Klage gegen Corona-Maßnahmen in slowakischen Kirchen

"Unverhältnismäßiger Eingriff" in Religionsfreiheit

In der Slowakei waren öffentliche Gottesdienste in der Coronapandemie mehr als vier Monate lang verboten. Gegen dieses Verbot klagt jetzt der EU-Kommissar für Religionsfreiheit. Es sei "illiberal und undemokratisch" gewesen.

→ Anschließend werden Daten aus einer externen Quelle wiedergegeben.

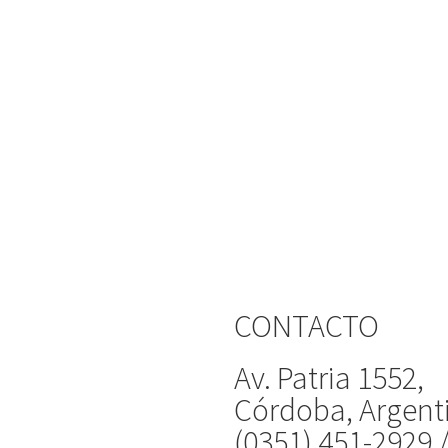
CONTACTO
Av. Patria 1552,
Córdoba, Argent
(0351) 451-2929 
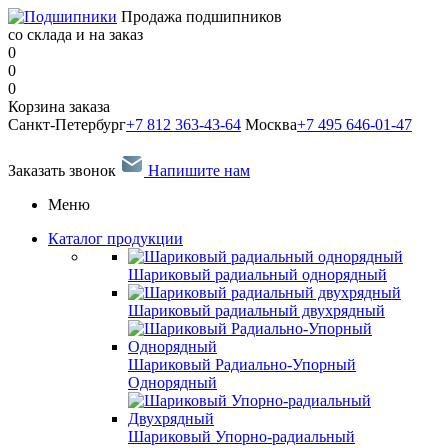
Продажа подшипников
со склада и на заказ
0
0
0
Корзина заказа
Санкт-Петербург
+7 812 363-43-64
Москва
+7 495 646-01-47
Заказать звонок
Напишите нам
Меню
Каталог продукции
Шариковый радиальный однорядный
Шариковый радиальный двухрядный
Шариковый Радиально-Упорный
Однорядный
Шариковый Упорно-радиальный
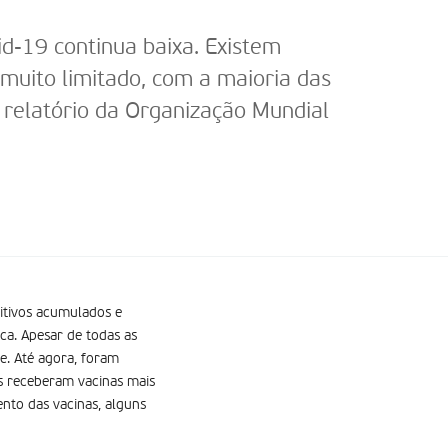
id-19 continua baixa. Existem
 muito limitado, com a maioria das
relatório da Organização Mundial
sitivos acumulados e
a. Apesar de todas as
e. Até agora, foram
os receberam vacinas mais
nto das vacinas, alguns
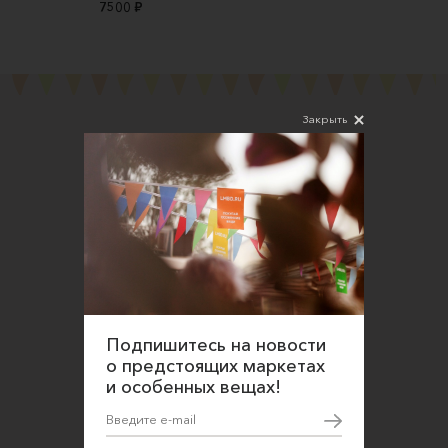
7500 ₽
Закрыть
Подпишитесь на новости
Соглашаюсь на обработку персональных
данных в соответствии
с
Политикой конфиденциальности
Подпишитесь на новости
О нас
о предстоящих маркетах
и особенных вещах!
Открыть магазин
Участие в офлайн-маркете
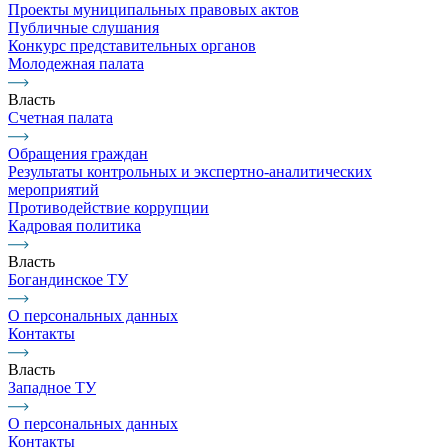
Проекты муниципальных правовых актов
Публичные слушания
Конкурс представительных органов
Молодежная палата
Власть
Счетная палата
Обращения граждан
Результаты контрольных и экспертно-аналитических
мероприятий
Противодействие коррупции
Кадровая политика
Власть
Богандинское ТУ
О персональных данных
Контакты
Власть
Западное ТУ
О персональных данных
Контакты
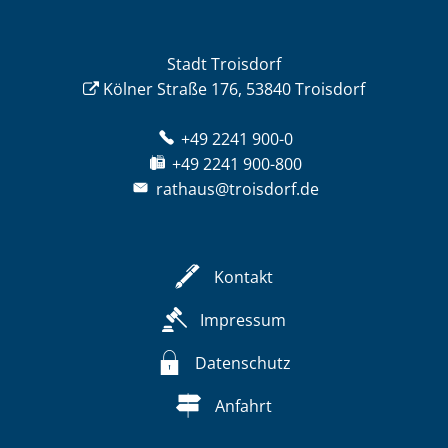
Stadt Troisdorf
Kölner Straße 176, 53840 Troisdorf
+49 2241 900-0
+49 2241 900-800
rathaus@troisdorf.de
Kontakt
Impressum
Datenschutz
Anfahrt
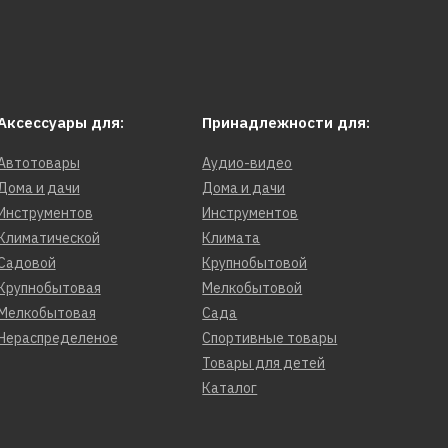
Аксессуары для:
Принадлежности для:
Автотовары
Аудио-видео
Дома и дачи
Дома и дачи
Инструментов
Инструментов
Климатической
Климата
Садовой
Крупнобытовой
Крупнобытовая
Мелкобытовой
Мелкобытовая
Сада
Нераспределеное
Спортивные товары
Товары для детей
Каталог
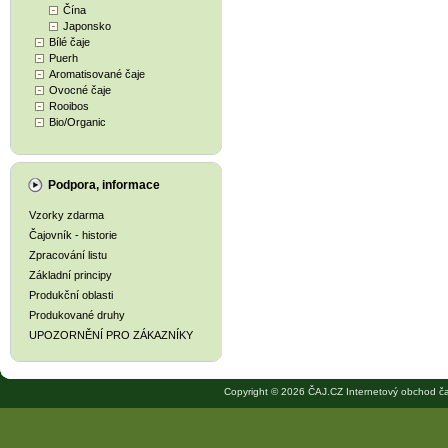
Čína
Japonsko
Bílé čaje
Puerh
Aromatisované čaje
Ovocné čaje
Rooibos
Bio/Organic
Podpora, informace
Vzorky zdarma
Čajovník - historie
Zpracování listu
Základní principy
Produkční oblasti
Produkované druhy
UPOZORNĚNÍ PRO ZÁKAZNÍKY
Copyright © 2026 ČAJ.CZ Internetový obchod ča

Teilweise abgesperrte Kirchenbänke während der Corona-Pandemie / © Maria Irl (KNA)
Teilweise abgesperrte Kirchenbänke während der Corona-Pandemie / © Maria Irl ( KNA )

Der frühere EU-Kommissar und EU-Sonderbeauftragte für Religionsfreiheit, Jan Figel, klagt vor dem Europäischen Gerichtshof für Menschenrechte (EGMR) gegen staatliche Corona-Restriktionen für religiöse Versammlungen in seinem Heimatland Slowakei. Hintergrund sind die teils monatelangen Verbote öffentlicher Gottesdienste während der Corona-Pandemie.

Jan Figel / © Lisa Konstantinidis (KNA)
Jan Figel / © Lisa Konstantinidis ( KNA )

Der Gerichtshof in Straßburg habe die bereits im März 2021 eingebrachte Beschwerde Figels zugelassen und der slowakischen Regierung die Klage zugestellt, teilte die in Wien ansässige Menschenrechtsorganisation ADF International am Donnerstag mit. Wann in dem Fall eine Entscheidung getroffen wird, ist vorerst nicht absehbar.

Gottesdienstverbote "illiberal und undemokratisch"

Die zur Bekämpfung der Pandemie verhängten staatlichen Einschränkungen für Kirchen und Religionsgemeinschaften waren in der Slowakei besonders massiv und führten zu scharfen Kontroversen. So durften in der ersten Jahreshälfte 2021 viereinhalb Monate lang keine öffentlichen Gottesdienste in slowakischen Kirchen stattfinden. Von Januar bis Anfang April 2021 mussten die Gotteshäuser generell geschlossen bleiben.

Verbote von Gottesdiensten seien ein "unverhältnismäßiger Eingriff in das Recht auf Religionsfreiheit", argumentiert Figel in der EGMR-Beschwerde. "Jeder hat das Recht, seinen Glauben auszuüben. Menschen dies zu verbieten, ist zutiefst illiberal und undemokratisch." Dass Gottesdienstverbote eine Verletzung der Religionsfreiheit darstellen, hätten Gerichtsentscheidungen etwa in Deutschland oder Frankreich gezeigt, so der ehemalige EU-Sonderbeauftragte. Nur in seltenen Fällen und unter besonders strengen Kriterien dürften Staaten die Religionsfreiheit ihrer Bürger einschränken. Diese seien in diesem Fall nicht erfüllt gewesen.

Gottesdienste als wichtige Orientierungshilfe

In dem Verfahren wird Figel von ADF International unterstützt. Gottesdienste seien für viele Menschen gerade in Krisenzeiten ein wichtiger Orientierungspunkt, erklärte eine Sprecherin der Menschenrechtsorganisation. "Religionsfreiheit gegen öffentliche Gesundheit auszuspielen, ist falsch", betonte sie.

Der Europäische Gerichtshof für Menschenrechte ist beim Europarat angesiedelt. Die Straßburger Richter urteilen über Beschwerden einzelner Personen sowie Personengruppen und Staaten, die sich auf Verletzungen der in der Europäischen Menschenrechtskonvention anerkannten Rechte beziehen.